* _Aim of the task_: Could you copy every record below exactly, leaving out the pictures?

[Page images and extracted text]
::::::
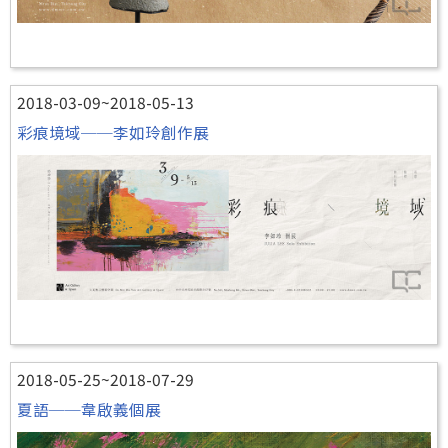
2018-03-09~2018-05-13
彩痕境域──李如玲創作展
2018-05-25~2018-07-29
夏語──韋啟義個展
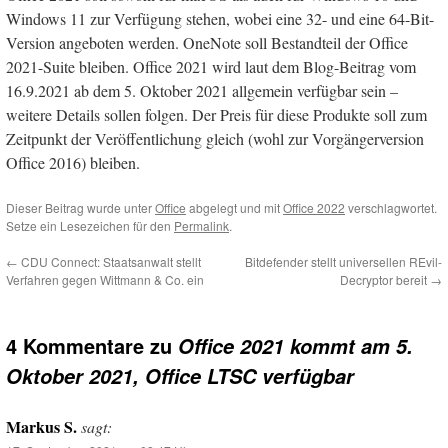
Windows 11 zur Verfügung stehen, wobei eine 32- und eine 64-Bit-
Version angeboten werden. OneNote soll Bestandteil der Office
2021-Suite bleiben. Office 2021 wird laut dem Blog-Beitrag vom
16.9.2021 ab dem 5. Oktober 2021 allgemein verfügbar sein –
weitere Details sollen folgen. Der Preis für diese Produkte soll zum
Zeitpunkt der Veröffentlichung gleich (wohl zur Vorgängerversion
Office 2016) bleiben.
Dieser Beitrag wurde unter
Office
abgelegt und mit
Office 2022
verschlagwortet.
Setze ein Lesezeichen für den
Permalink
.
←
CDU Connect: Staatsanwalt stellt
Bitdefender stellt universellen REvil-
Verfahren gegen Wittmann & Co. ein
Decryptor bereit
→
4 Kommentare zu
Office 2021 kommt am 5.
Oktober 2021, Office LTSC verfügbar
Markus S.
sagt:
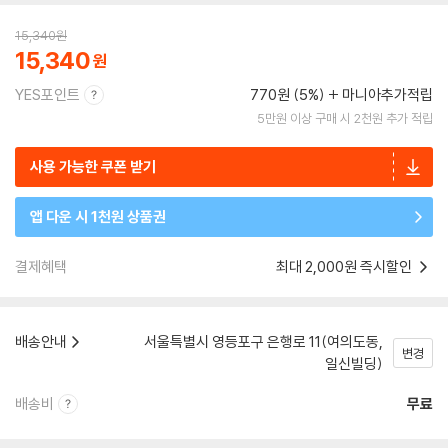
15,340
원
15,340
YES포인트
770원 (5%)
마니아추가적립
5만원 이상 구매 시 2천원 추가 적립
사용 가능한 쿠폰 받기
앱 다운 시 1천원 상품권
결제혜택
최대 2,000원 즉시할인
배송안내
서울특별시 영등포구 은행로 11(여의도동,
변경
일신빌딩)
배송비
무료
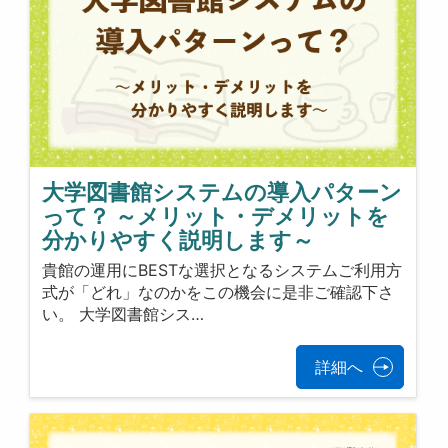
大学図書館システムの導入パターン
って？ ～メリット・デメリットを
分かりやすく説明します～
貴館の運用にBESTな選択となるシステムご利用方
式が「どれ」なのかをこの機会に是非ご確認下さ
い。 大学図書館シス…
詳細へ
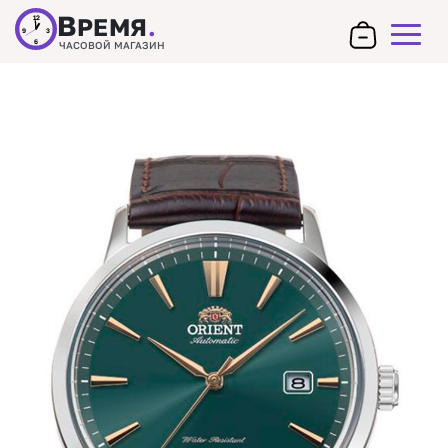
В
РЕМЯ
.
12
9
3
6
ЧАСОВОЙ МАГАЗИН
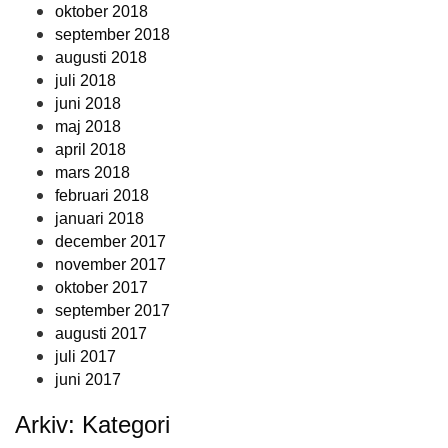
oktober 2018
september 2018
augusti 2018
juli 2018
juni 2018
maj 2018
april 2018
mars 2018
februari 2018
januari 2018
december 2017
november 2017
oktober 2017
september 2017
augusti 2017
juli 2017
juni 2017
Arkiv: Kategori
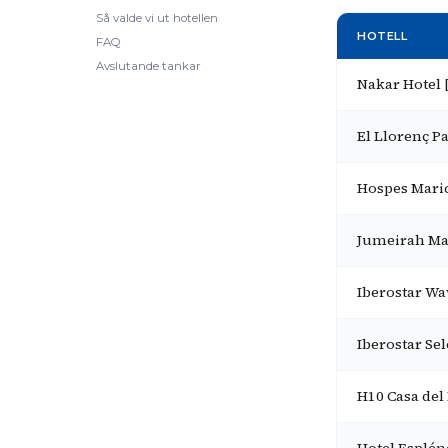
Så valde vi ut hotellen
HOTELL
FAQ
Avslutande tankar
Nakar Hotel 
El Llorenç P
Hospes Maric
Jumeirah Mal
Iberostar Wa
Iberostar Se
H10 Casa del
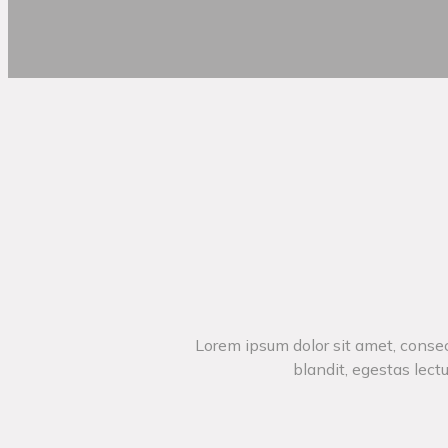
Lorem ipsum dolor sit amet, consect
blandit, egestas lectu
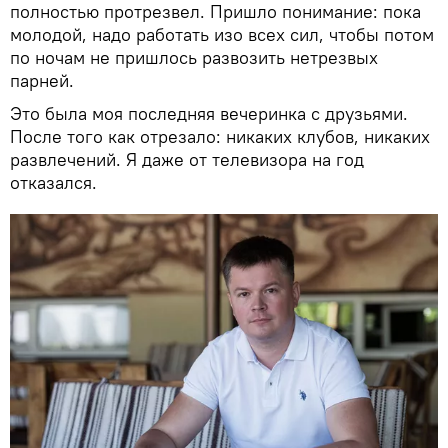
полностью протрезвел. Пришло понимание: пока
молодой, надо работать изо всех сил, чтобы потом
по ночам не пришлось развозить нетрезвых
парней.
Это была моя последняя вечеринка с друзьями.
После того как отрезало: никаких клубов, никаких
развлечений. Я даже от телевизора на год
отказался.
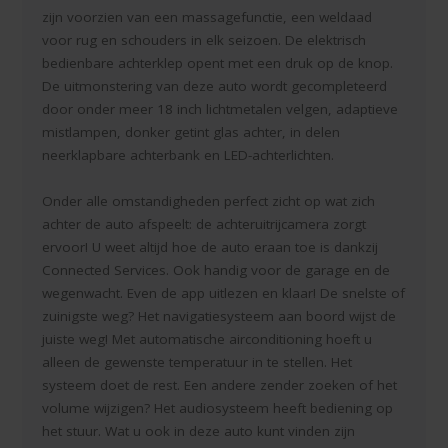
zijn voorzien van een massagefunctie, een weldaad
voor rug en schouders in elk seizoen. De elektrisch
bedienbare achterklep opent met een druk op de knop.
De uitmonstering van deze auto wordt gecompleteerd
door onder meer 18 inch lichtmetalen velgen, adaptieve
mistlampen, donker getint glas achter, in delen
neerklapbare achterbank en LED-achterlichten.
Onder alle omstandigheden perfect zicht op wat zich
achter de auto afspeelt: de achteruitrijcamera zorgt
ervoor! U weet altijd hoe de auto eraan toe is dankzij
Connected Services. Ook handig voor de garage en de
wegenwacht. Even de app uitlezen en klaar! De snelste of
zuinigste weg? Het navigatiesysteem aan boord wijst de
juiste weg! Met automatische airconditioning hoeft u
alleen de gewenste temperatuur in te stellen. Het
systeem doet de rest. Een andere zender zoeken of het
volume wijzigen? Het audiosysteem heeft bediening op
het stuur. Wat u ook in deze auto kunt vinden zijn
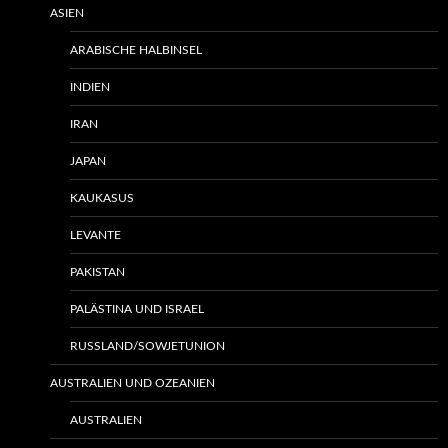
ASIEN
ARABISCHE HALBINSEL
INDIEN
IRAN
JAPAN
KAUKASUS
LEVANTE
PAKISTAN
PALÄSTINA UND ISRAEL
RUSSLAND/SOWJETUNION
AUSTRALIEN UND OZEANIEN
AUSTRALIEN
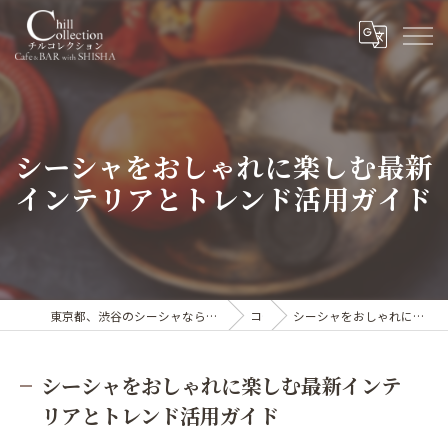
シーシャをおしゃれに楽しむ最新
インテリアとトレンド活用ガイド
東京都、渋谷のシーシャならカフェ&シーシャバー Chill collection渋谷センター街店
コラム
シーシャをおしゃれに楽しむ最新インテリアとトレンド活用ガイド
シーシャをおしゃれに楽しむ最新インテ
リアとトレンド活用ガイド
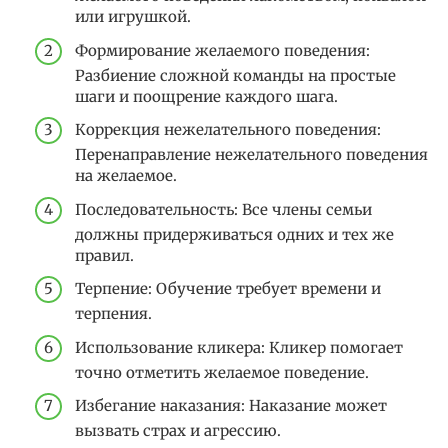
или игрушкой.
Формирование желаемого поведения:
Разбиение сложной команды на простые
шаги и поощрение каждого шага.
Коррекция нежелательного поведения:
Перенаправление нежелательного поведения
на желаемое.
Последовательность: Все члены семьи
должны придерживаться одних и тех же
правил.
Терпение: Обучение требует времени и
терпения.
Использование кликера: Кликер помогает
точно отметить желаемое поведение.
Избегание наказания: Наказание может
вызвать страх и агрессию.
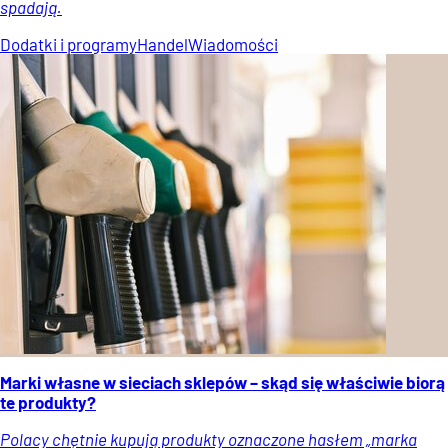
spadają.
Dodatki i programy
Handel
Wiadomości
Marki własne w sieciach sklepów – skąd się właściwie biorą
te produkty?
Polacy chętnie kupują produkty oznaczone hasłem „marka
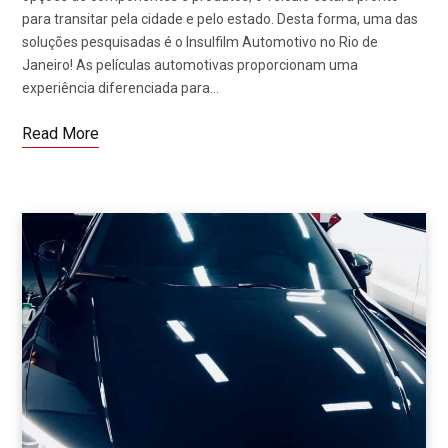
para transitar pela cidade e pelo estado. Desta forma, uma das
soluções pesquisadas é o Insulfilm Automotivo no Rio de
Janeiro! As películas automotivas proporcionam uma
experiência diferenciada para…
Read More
::::::
* _Problem solution_:
2018-03-09~2018-05-13
彩痕境域──李如玲創作展
2018-05-25~2018-07-29
夏語──韋啟義個展
Windows 11 zur Verfügung stehen, wobei eine 32- und eine 64-Bit-
Version angeboten werden. OneNote soll Bestandteil der Office
2021-Suite bleiben. Office 2021 wird laut dem Blog-Beitrag vom
16.9.2021 ab dem 5. Oktober 2021 allgemein verfügbar sein –
weitere Details sollen folgen. Der Preis für diese Produkte soll zum
Zeitpunkt der Veröffentlichung gleich (wohl zur Vorgängerversion
Office 2016) bleiben.
Dieser Beitrag wurde unter
Office
abgelegt und mit
Office 2022
verschlagwortet.
Setze ein Lesezeichen für den
Permalink
.
←
CDU Connect: Staatsanwalt stellt
Bitdefender stellt universellen REvil-
Verfahren gegen Wittmann & Co. ein
Decryptor bereit
→
4 Kommentare zu
Office 2021 kommt am 5.
Oktober 2021, Office LTSC verfügbar
Markus S.
sagt:
15,340
원
15,340
YES포인트
770원 (5%)
마니아추가적립
5만원 이상 구매 시 2천원 추가 적립
사용 가능한 쿠폰 받기
앱 다운 시 1천원 상품권
결제혜택
최대 2,000원 즉시할인
배송안내
서울특별시 영등포구 은행로 11(여의도동,
변경
일신빌딩)
배송비
무료
大学図書館システムの導入パターン
って？ ～メリット・デメリットを
分かりやすく説明します～
貴館の運用にBESTな選択となるシステムご利用方
式が「どれ」なのかをこの機会に是非ご確認下さ
い。 大学図書館シス…
詳細へ
В
РЕМЯ
.
12
9
3
6
ЧАСОВОЙ МАГАЗИН
oktober 2018
september 2018
augusti 2018
juli 2018
juni 2018
maj 2018
april 2018
mars 2018
februari 2018
januari 2018
december 2017
november 2017
oktober 2017
september 2017
augusti 2017
juli 2017
juni 2017
Arkiv: Kategori
Så valde vi ut hotellen
HOTELL
FAQ
Avslutande tankar
Nakar Hotel 
El Llorenç P
Hospes Maric
Jumeirah Mal
Iberostar Wa
Iberostar Se
H10 Casa del
Lorem ipsum dolor sit amet, consect
blandit, egestas lectu
полностью протрезвел. Пришло понимание: пока
молодой, надо работать изо всех сил, чтобы потом
по ночам не пришлось развозить нетрезвых
парней.
Это была моя последняя вечеринка с друзьями.
После того как отрезало: никаких клубов, никаких
развлечений. Я даже от телевизора на год
отказался.
zijn voorzien van een massagefunctie, een weldaad
voor rug en schouders in elk seizoen. De elektrisch
bedienbare achterklep opent met een druk op de knop.
De uitmonstering van deze auto wordt gecompleteerd
door onder meer 18 inch lichtmetalen velgen, adaptieve
mistlampen, donker getint glas achter, in delen
neerklapbare achterbank en LED-achterlichten.
Onder alle omstandigheden perfect zicht op wat zich
achter de auto afspeelt: de achteruitrijcamera zorgt
ervoor! U weet altijd hoe de auto eraan toe is dankzij
Connected Services. Ook handig voor de garage en de
wegenwacht. Even de app uitlezen en klaar! De snelste of
zuinigste weg? Het navigatiesysteem aan boord wijst de
juiste weg! Met automatische airconditioning hoeft u
alleen de gewenste temperatuur in te stellen. Het
systeem doet de rest. Een andere zender zoeken of het
volume wijzigen? Het audiosysteem heeft bediening op
het stuur. Wat u ook in deze auto kunt vinden zijn
ASIEN
ARABISCHE HALBINSEL
INDIEN
IRAN
JAPAN
KAUKASUS
LEVANTE
PAKISTAN
PALÄSTINA UND ISRAEL
RUSSLAND/SOWJETUNION
AUSTRALIEN UND OZEANIEN
AUSTRALIEN
シーシャをおしゃれに楽しむ最新
インテリアとトレンド活用ガイド
東京都、渋谷のシーシャならカフェ&シーシャバー Chill collection渋谷センター街店
コラム
シーシャをおしゃれに楽しむ最新インテリアとトレンド活用ガイド
シーシャをおしゃれに楽しむ最新インテ
リアとトレンド活用ガイド
или игрушкой.
Формирование желаемого поведения:
Разбиение сложной команды на простые
шаги и поощрение каждого шага.
Коррекция нежелательного поведения:
Перенаправление нежелательного поведения
на желаемое.
Последовательность: Все члены семьи
должны придерживаться одних и тех же
правил.
Терпение: Обучение требует времени и
терпения.
Использование кликера: Кликер помогает
точно отметить желаемое поведение.
Избегание наказания: Наказание может
вызвать страх и агрессию.
spadają.
Dodatki i programy
Handel
Wiadomości
Marki własne w sieciach sklepów – skąd się właściwie biorą
te produkty?
Polacy chętnie kupują produkty oznaczone hasłem „marka
para transitar pela cidade e pelo estado. Desta forma, uma das
soluções pesquisadas é o Insulfilm Automotivo no Rio de
Janeiro! As películas automotivas proporcionam uma
experiência diferenciada para…
Read More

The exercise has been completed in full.